Extracted records:
___
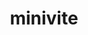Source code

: ---
title: "minivite"
layout: cache
categories: [package, develop]
meta: {"versions": ["1.1"], "compilers": ["gcc@=7.3.1"], "oss": ["amzn2"], "platforms": ["linux"], "targets": ["aarch64", "neoverse_n1", "x86_64_v3"], "stacks": ["aws-ahug", "aws-ahug-aarch64"], "num_specs": 25, "num_specs_by_stack": {"aws-ahug-aarch64": 20, "aws-ahug": 5}}
spec_details: [{"hash": "37tcbbgn5eeadmcuzgvkq2lc4ylenlum", "compiler": "gcc@=7.3.1", "versions": ["1.1"], "os": "amzn2", "platform": "linux", "target": "aarch64", "variants": ["build_system=makefile", "+openmp", "+opt"], "stacks": ["aws-ahug-aarch64"], "size": "-", "tarball": "https://binaries.spack.io/develop/build_cache/linux-amzn2-aarch64/gcc-7.3.1/minivite-1.1/linux-amzn2-aarch64-gcc-7.3.1-minivite-1.1-37tcbbgn5eeadmcuzgvkq2lc4ylenlum.spack"}, {"hash": "7ljhdpd2xpor4smizyr5vunzu4wblagv", "compiler": "gcc@=7.3.1", "versions": ["1.1"], "os": "amzn2", "platform": "linux", "target": "aarch64", "variants": ["build_system=makefile", "+openmp", "+opt"], "stacks": ["aws-ahug-aarch64"], "size": "-", "tarball": "https://binaries.spack.io/develop/build_cache/linux-amzn2-aarch64/gcc-7.3.1/minivite-1.1/linux-amzn2-aarch64-gcc-7.3.1-minivite-1.1-7ljhdpd2xpor4smizyr5vunzu4wblagv.spack"}, {"hash": "aohwfh6yvj3tixfzuzoz7sxzgf5pgxyf", "compiler": "gcc@=7.3.1", "versions": ["1.1"], "os": "amzn2", "platform": "linux", "target": "aarch64", "variants": ["build_system=makefile", "+openmp", "+opt"], "stacks": ["aws-ahug-aarch64"], "size": "-", "tarball": "https://binaries.spack.io/develop/build_cache/linux-amzn2-aarch64/gcc-7.3.1/minivite-1.1/linux-amzn2-aarch64-gcc-7.3.1-minivite-1.1-aohwfh6yvj3tixfzuzoz7sxzgf5pgxyf.spack"}, {"hash": "e25og6dnvfhlnoin3z7ff3f6qgydj3ml", "compiler": "gcc@=7.3.1", "versions": ["1.1"], "os": "amzn2", "platform": "linux", "target": "aarch64", "variants": ["build_system=makefile", "+openmp", "+opt"], "stacks": ["aws-ahug-aarch64"], "size": "-", "tarball": "https://binaries.spack.io/develop/build_cache/linux-amzn2-aarch64/gcc-7.3.1/minivite-1.1/linux-amzn2-aarch64-gcc-7.3.1-minivite-1.1-e25og6dnvfhlnoin3z7ff3f6qgydj3ml.spack"}, {"hash": "etd425qj54nggt7m7v5ngoz72m2riigb", "compiler": "gcc@=7.3.1", "versions": ["1.1"], "os": "amzn2", "platform": "linux", "target": "aarch64", "variants": ["build_system=makefile", "+openmp", "+opt"], "stacks": ["aws-ahug-aarch64"], "size": "-", "tarball": "https://binaries.spack.io/develop/build_cache/linux-amzn2-aarch64/gcc-7.3.1/minivite-1.1/linux-amzn2-aarch64-gcc-7.3.1-minivite-1.1-etd425qj54nggt7m7v5ngoz72m2riigb.spack"}, {"hash": "vfeqwz5ahsimuwf4yyhtodtmaeulgof7", "compiler": "gcc@=7.3.1", "versions": ["1.1"], "os": "amzn2", "platform": "linux", "target": "aarch64", "variants": ["build_system=makefile", "+openmp", "+opt"], "stacks": ["aws-ahug-aarch64"], "size": "-", "tarball": "https://binaries.spack.io/develop/build_cache/linux-amzn2-aarch64/gcc-7.3.1/minivite-1.1/linux-amzn2-aarch64-gcc-7.3.1-minivite-1.1-vfeqwz5ahsimuwf4yyhtodtmaeulgof7.spack"}, {"hash": "t7varnhif6uxyoqtygrunytx5t3jxodx", "compiler": "gcc@=7.3.1", "versions": ["1.1"], "os": "amzn2", "platform": "linux", "target": "aarch64", "variants": ["build_system=makefile", "+openmp", "+opt"], "stacks": ["aws-ahug-aarch64"], "size": "-", "tarball": "https://binaries.spack.io/develop/build_cache/linux-amzn2-aarch64/gcc-7.3.1/minivite-1.1/linux-amzn2-aarch64-gcc-7.3.1-minivite-1.1-t7varnhif6uxyoqtygrunytx5t3jxodx.spack"}, {"hash": "ojt3nrzb7spdfp2hlarwpbri3urwntwd", "compiler": "gcc@=7.3.1", "versions": ["1.1"], "os": "amzn2", "platform": "linux", "target": "aarch64", "variants": ["build_system=makefile", "+openmp", "+opt"], "stacks": ["aws-ahug-aarch64"], "size": "-", "tarball": "https://binaries.spack.io/develop/build_cache/linux-amzn2-aarch64/gcc-7.3.1/minivite-1.1/linux-amzn2-aarch64-gcc-7.3.1-minivite-1.1-ojt3nrzb7spdfp2hlarwpbri3urwntwd.spack"}, {"hash": "p4nmkuvm2ee6xeogreitc77yqga3fw7j", "compiler": "gcc@=7.3.1", "versions": ["1.1"], "os": "amzn2", "platform": "linux", "target": "aarch64", "variants": ["build_system=makefile", "+openmp", "+opt"], "stacks": ["aws-ahug-aarch64"], "size": "-", "tarball": "https://binaries.spack.io/develop/build_cache/linux-amzn2-aarch64/gcc-7.3.1/minivite-1.1/linux-amzn2-aarch64-gcc-7.3.1-minivite-1.1-p4nmkuvm2ee6xeogreitc77yqga3fw7j.spack"}, {"hash": "jskenvcgnttpjt5vqedjt5pktqvkzkfm", "compiler": "gcc@=7.3.1", "versions": ["1.1"], "os": "amzn2", "platform": "linux", "target": "aarch64", "variants": ["build_system=makefile", "+openmp", "+opt"], "stacks": ["aws-ahug-aarch64"], "size": "-", "tarball": "https://binaries.spack.io/develop/build_cache/linux-amzn2-aarch64/gcc-7.3.1/minivite-1.1/linux-amzn2-aarch64-gcc-7.3.1-minivite-1.1-jskenvcgnttpjt5vqedjt5pktqvkzkfm.spack"}, {"hash": "7z7yzx7iqgxqbf2djtfx6iiatiryapz2", "compiler": "gcc@=7.3.1", "versions": ["1.1"], "os": "amzn2", "platform": "linux", "target": "neoverse_n1", "variants": ["build_system=makefile", "+openmp", "+opt"], "stacks": ["aws-ahug-aarch64"], "size": "-", "tarball": "https://binaries.spack.io/develop/build_cache/linux-amzn2-neoverse_n1/gcc-7.3.1/minivite-1.1/linux-amzn2-neoverse_n1-gcc-7.3.1-minivite-1.1-7z7yzx7iqgxqbf2djtfx6iiatiryapz2.spack"}, {"hash": "ygq4eroxg7sqg4zmil6cd3mxwtv27jh3", "compiler": "gcc@=7.3.1", "versions": ["1.1"], "os": "amzn2", "platform": "linux", "target": "neoverse_n1", "variants": ["build_system=makefile", "+openmp", "+opt"], "stacks": ["aws-ahug-aarch64"], "size": "-", "tarball": "https://binaries.spack.io/develop/build_cache/linux-amzn2-neoverse_n1/gcc-7.3.1/minivite-1.1/linux-amzn2-neoverse_n1-gcc-7.3.1-minivite-1.1-ygq4eroxg7sqg4zmil6cd3mxwtv27jh3.spack"}, {"hash": "wrvdbbczv5x4g46hprlietezk5mgms5w", "compiler": "gcc@=7.3.1", "versions": ["1.1"], "os": "amzn2", "platform": "linux", "target": "neoverse_n1", "variants": ["build_system=makefile", "+openmp", "+opt"], "stacks": ["aws-ahug-aarch64"], "size": "-", "tarball": "https://binaries.spack.io/develop/build_cache/linux-amzn2-neoverse_n1/gcc-7.3.1/minivite-1.1/linux-amzn2-neoverse_n1-gcc-7.3.1-minivite-1.1-wrvdbbczv5x4g46hprlietezk5mgms5w.spack"}, {"hash": "fw5nbteigavcrgohizliabplmoewgilk", "compiler": "gcc@=7.3.1", "versions": ["1.1"], "os": "amzn2", "platform": "linux", "target": "neoverse_n1", "variants": ["build_system=makefile", "+openmp", "+opt"], "stacks": ["aws-ahug-aarch64"], "size": "-", "tarball": "https://binaries.spack.io/develop/build_cache/linux-amzn2-neoverse_n1/gcc-7.3.1/minivite-1.1/linux-amzn2-neoverse_n1-gcc-7.3.1-minivite-1.1-fw5nbteigavcrgohizliabplmoewgilk.spack"}, {"hash": "xud36nbmmhtsh7cpuso5b5cnt3qafpew", "compiler": "gcc@=7.3.1", "versions": ["1.1"], "os": "amzn2", "platform": "linux", "target": "neoverse_n1", "variants": ["build_system=makefile", "+openmp", "+opt"], "stacks": ["aws-ahug-aarch64"], "size": "-", "tarball": "https://binaries.spack.io/develop/build_cache/linux-amzn2-neoverse_n1/gcc-7.3.1/minivite-1.1/linux-amzn2-neoverse_n1-gcc-7.3.1-minivite-1.1-xud36nbmmhtsh7cpuso5b5cnt3qafpew.spack"}, {"hash": "jyptw5ydyj4kuwtpviepel6nzzpg4adf", "compiler": "gcc@=7.3.1", "versions": ["1.1"], "os": "amzn2", "platform": "linux", "target": "neoverse_n1", "variants": ["build_system=makefile", "+openmp", "+opt"], "stacks": ["aws-ahug-aarch64"], "size": "-", "tarball": "https://binaries.spack.io/develop/build_cache/linux-amzn2-neoverse_n1/gcc-7.3.1/minivite-1.1/linux-amzn2-neoverse_n1-gcc-7.3.1-minivite-1.1-jyptw5ydyj4kuwtpviepel6nzzpg4adf.spack"}, {"hash": "tgswjku4krapmwttruqyy6an2za63cqd", "compiler": "gcc@=7.3.1", "versions": ["1.1"], "os": "amzn2", "platform": "linux", "target": "neoverse_n1", "variants": ["build_system=makefile", "+openmp", "+opt"], "stacks": ["aws-ahug-aarch64"], "size": "-", "tarball": "https://binaries.spack.io/develop/build_cache/linux-amzn2-neoverse_n1/gcc-7.3.1/minivite-1.1/linux-amzn2-neoverse_n1-gcc-7.3.1-minivite-1.1-tgswjku4krapmwttruqyy6an2za63cqd.spack"}, {"hash": "tsk3we2nhdbt5m3xsj7ojo5zh6d2c24c", "compiler": "gcc@=7.3.1", "versions": ["1.1"], "os": "amzn2", "platform": "linux", "target": "neoverse_n1", "variants": ["build_system=makefile", "+openmp", "+opt"], "stacks": ["aws-ahug-aarch64"], "size": "-", "tarball": "https://binaries.spack.io/develop/build_cache/linux-amzn2-neoverse_n1/gcc-7.3.1/minivite-1.1/linux-amzn2-neoverse_n1-gcc-7.3.1-minivite-1.1-tsk3we2nhdbt5m3xsj7ojo5zh6d2c24c.spack"}, {"hash": "5lvznolbtthyn6pwroytko7j675varv5", "compiler": "gcc@=7.3.1", "versions": ["1.1"], "os": "amzn2", "platform": "linux", "target": "neoverse_n1", "variants": ["build_system=makefile", "+openmp", "+opt"], "stacks": ["aws-ahug-aarch64"], "size": "-", "tarball": "https://binaries.spack.io/develop/build_cache/linux-amzn2-neoverse_n1/gcc-7.3.1/minivite-1.1/linux-amzn2-neoverse_n1-gcc-7.3.1-minivite-1.1-5lvznolbtthyn6pwroytko7j675varv5.spack"}, {"hash": "orn2aoasmqbgodpohosyd56bd5qk64ka", "compiler": "gcc@=7.3.1", "versions": ["1.1"], "os": "amzn2", "platform": "linux", "target": "neoverse_n1", "variants": ["build_system=makefile", "+openmp", "+opt"], "stacks": ["aws-ahug-aarch64"], "size": "-", "tarball": "https://binaries.spack.io/develop/build_cache/linux-amzn2-neoverse_n1/gcc-7.3.1/minivite-1.1/linux-amzn2-neoverse_n1-gcc-7.3.1-minivite-1.1-orn2aoasmqbgodpohosyd56bd5qk64ka.spack"}, {"hash": "f2dmebskzvndne56rsiwakfn3gyuirkg", "compiler": "gcc@=7.3.1", "versions": ["1.1"], "os": "amzn2", "platform": "linux", "target": "x86_64_v3", "variants": ["build_system=makefile", "+openmp", "+opt"], "stacks": ["aws-ahug"], "size": "-", "tarball": "https://binaries.spack.io/develop/build_cache/linux-amzn2-x86_64_v3/gcc-7.3.1/minivite-1.1/linux-amzn2-x86_64_v3-gcc-7.3.1-minivite-1.1-f2dmebskzvndne56rsiwakfn3gyuirkg.spack"}, {"hash": "hyi3mdvks2x5eyva3b3yequekgu53v6s", "compiler": "gcc@=7.3.1", "versions": ["1.1"], "os": "amzn2", "platform": "linux", "target": "x86_64_v3", "variants": ["build_system=makefile", "+openmp", "+opt"], "stacks": ["aws-ahug"], "size": "-", "tarball": "https://binaries.spack.io/develop/build_cache/linux-amzn2-x86_64_v3/gcc-7.3.1/minivite-1.1/linux-amzn2-x86_64_v3-gcc-7.3.1-minivite-1.1-hyi3mdvks2x5eyva3b3yequekgu53v6s.spack"}, {"hash": "ugutt5x25vpp3ojzbdbrg2wehqbvm4av", "compiler": "gcc@=7.3.1", "versions": ["1.1"], "os": "amzn2", "platform": "linux", "target": "x86_64_v3", "variants": ["build_system=makefile", "+openmp", "+opt"], "stacks": ["aws-ahug"], "size": "-", "tarball": "https://binaries.spack.io/develop/build_cache/linux-amzn2-x86_64_v3/gcc-7.3.1/minivite-1.1/linux-amzn2-x86_64_v3-gcc-7.3.1-minivite-1.1-ugutt5x25vpp3ojzbdbrg2wehqbvm4av.spack"}, {"hash": "kxy2lt4iiaxf23xou4atvrk3na27pz5x", "compiler": "gcc@=7.3.1", "versions": ["1.1"], "os": "amzn2", "platform": "linux", "target": "x86_64_v3", "variants": ["build_system=makefile", "+openmp", "+opt"], "stacks": ["aws-ahug"], "size": "-", "tarball": "https://binaries.spack.io/develop/build_cache/linux-amzn2-x86_64_v3/gcc-7.3.1/minivite-1.1/linux-amzn2-x86_64_v3-gcc-7.3.1-minivite-1.1-kxy2lt4iiaxf23xou4atvrk3na27pz5x.spack"}, {"hash": "sl6p4woh2myn5254vxby3hl5stzctpsb", "compiler": "gcc@=7.3.1", "versions": ["1.1"], "os": "amzn2", "platform": "linux", "target": "x86_64_v3", "variants": ["build_system=makefile", "+openmp", "+opt"], "stacks": ["aws-ahug"], "size": "-", "tarball": "https://binaries.spack.io/develop/build_cache/linux-amzn2-x86_64_v3/gcc-7.3.1/minivite-1.1/linux-amzn2-x86_64_v3-gcc-7.3.1-minivite-1.1-sl6p4woh2myn5254vxby3hl5stzctpsb.spack"}]
---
___
* **AIM OF THE EXERCISE**: Return each line of the records above that contains the string "targets", treating uppercase and lowercase letters as distinct.

* **TASK RESULT**:
meta: {"versions": ["1.1"], "compilers": ["gcc@=7.3.1"], "oss": ["amzn2"], "platforms": ["linux"], "targets": ["aarch64", "neoverse_n1", "x86_64_v3"], "stacks": ["aws-ahug", "aws-ahug-aarch64"], "num_specs": 25, "num_specs_by_stack": {"aws-ahug-aarch64": 20, "aws-ahug": 5}}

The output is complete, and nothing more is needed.